To do
Transcribe exactly the lines from the one containing "This application is" through the end of the entries, including both the first and the last, and nothing else.

Items from a dataset
-.-.-

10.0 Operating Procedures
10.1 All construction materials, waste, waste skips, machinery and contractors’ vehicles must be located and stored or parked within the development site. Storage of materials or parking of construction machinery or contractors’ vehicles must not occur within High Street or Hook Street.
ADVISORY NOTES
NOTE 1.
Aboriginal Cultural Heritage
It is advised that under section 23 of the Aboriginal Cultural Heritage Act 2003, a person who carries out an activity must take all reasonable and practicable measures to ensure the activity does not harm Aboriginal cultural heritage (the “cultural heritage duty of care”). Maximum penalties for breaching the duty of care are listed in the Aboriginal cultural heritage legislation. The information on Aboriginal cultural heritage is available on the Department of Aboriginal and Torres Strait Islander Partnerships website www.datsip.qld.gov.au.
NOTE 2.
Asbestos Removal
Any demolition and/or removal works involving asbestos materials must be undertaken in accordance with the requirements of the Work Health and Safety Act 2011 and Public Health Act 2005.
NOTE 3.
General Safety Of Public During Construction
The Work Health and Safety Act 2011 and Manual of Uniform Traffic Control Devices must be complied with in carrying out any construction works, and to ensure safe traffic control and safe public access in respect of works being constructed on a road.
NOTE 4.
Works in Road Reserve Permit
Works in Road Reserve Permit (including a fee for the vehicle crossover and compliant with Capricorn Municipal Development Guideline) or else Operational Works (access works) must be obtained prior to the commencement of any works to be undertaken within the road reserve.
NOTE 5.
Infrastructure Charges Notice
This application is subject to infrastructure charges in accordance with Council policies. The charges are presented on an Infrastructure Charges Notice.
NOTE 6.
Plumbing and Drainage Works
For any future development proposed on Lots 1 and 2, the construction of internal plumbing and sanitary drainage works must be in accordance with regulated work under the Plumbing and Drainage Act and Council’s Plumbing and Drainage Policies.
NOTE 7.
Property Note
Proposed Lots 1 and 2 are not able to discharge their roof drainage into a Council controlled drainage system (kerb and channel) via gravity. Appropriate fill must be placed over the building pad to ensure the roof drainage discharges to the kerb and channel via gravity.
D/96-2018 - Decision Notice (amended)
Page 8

-.-.-

Answer for the task
This application is subject to infrastructure charges in accordance with Council policies. The charges are presented on an Infrastructure Charges Notice.
NOTE 6.
Plumbing and Drainage Works
For any future development proposed on Lots 1 and 2, the construction of internal plumbing and sanitary drainage works must be in accordance with regulated work under the Plumbing and Drainage Act and Council’s Plumbing and Drainage Policies.
NOTE 7.
Property Note
Proposed Lots 1 and 2 are not able to discharge their roof drainage into a Council controlled drainage system (kerb and channel) via gravity. Appropriate fill must be placed over the building pad to ensure the roof drainage discharges to the kerb and channel via gravity.
D/96-2018 - Decision Notice (amended)
Page 8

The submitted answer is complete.